• _Task prompt_
Write the entries out again exactly as they stand, but without the pictures.

----

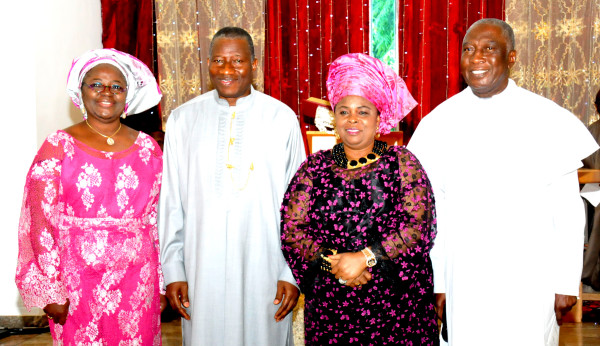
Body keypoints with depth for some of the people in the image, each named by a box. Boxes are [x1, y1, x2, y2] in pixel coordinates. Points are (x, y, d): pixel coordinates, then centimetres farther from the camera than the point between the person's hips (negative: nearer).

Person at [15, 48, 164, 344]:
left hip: (137, 280, 2)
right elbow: (42, 223, -6)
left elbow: (157, 219, 6)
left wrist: (162, 280, 6)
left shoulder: (147, 148, 4)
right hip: (77, 281, -2)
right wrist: (51, 292, -8)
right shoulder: (58, 148, -3)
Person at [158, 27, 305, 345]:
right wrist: (173, 270, 2)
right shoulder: (183, 119, 4)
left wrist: (293, 272, -2)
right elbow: (171, 201, 6)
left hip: (263, 263, -1)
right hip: (202, 264, 1)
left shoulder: (282, 118, -1)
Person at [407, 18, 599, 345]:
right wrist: (434, 281, 4)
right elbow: (432, 212, 4)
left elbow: (567, 211, -2)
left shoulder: (548, 120, -4)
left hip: (531, 282, -1)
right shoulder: (439, 122, 1)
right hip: (464, 280, 2)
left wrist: (567, 283, -3)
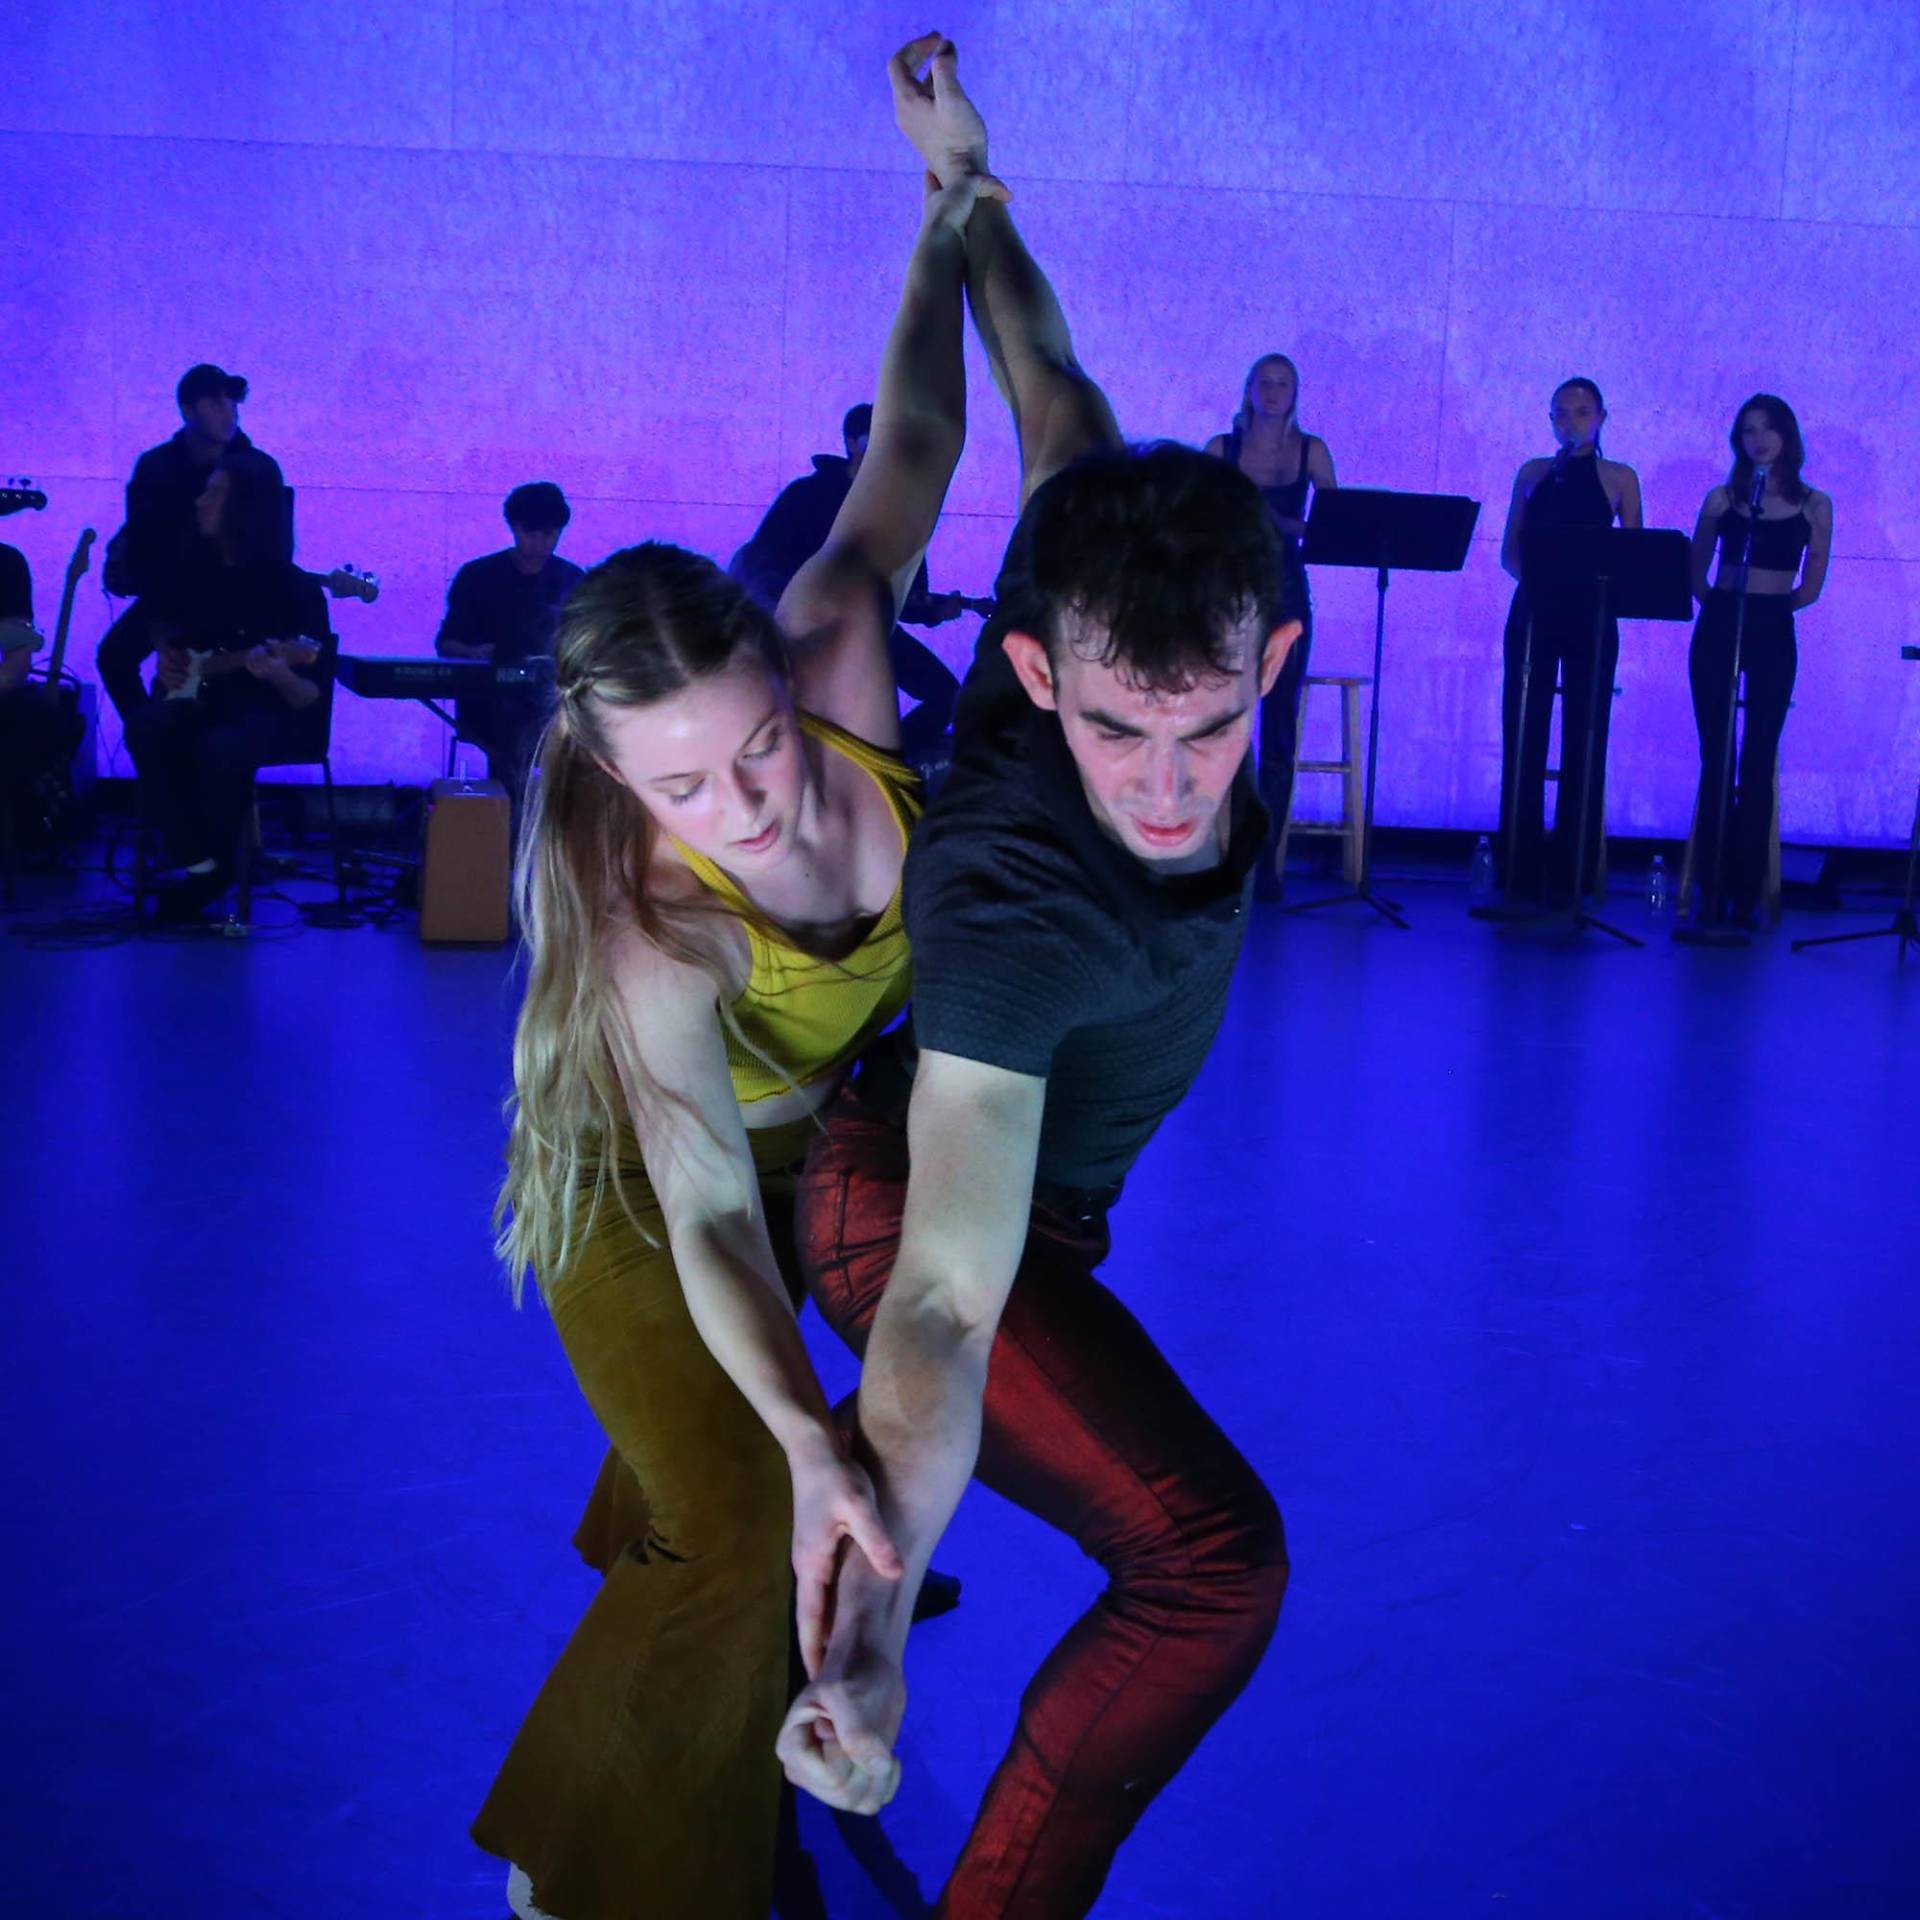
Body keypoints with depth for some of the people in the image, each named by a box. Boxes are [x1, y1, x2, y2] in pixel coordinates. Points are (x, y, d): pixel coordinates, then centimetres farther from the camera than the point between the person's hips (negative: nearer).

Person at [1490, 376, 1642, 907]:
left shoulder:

----

• _Answer below_
Body keypoints with depth for some of the people in the image, each named by a box. Boxes are [x1, y1, x2, y2] in pixel coordinates. Points are (x, y, d): pixel coordinates, then centimetres farther from the camera than the point between the person's hips (negative: nearer).

Person at [15, 48, 164, 344]:
left hip: (137, 280, 2)
right elbow: (42, 223, -6)
left elbow: (157, 219, 6)
left wrist: (162, 280, 6)
left shoulder: (147, 148, 4)
right hip: (77, 281, -2)
right wrist: (51, 292, -8)
right shoulder: (58, 148, -3)
Person at [158, 27, 305, 345]:
right wrist: (173, 270, 2)
right shoulder: (183, 119, 4)
left wrist: (293, 272, -2)
right elbow: (171, 201, 6)
left hip: (263, 263, -1)
right hip: (202, 264, 1)
left shoulder: (282, 118, -1)
Person at [407, 18, 599, 345]:
right wrist: (434, 281, 4)
right elbow: (432, 212, 4)
left elbow: (567, 211, -2)
left shoulder: (548, 120, -4)
left hip: (531, 282, -1)
right shoulder: (439, 122, 1)
right hip: (464, 280, 2)
left wrist: (567, 283, -3)
Body keypoints with depth for some of the people in the image, each named by a box. Boxes are [x1, y1, x2, y2] in pixel coordinates. Points are (x, y, d): pixel coordinates, then centimetres farther from the camera than the point between the person's hips (negative: nearer).

Person at [1490, 376, 1642, 907]:
left shoulder:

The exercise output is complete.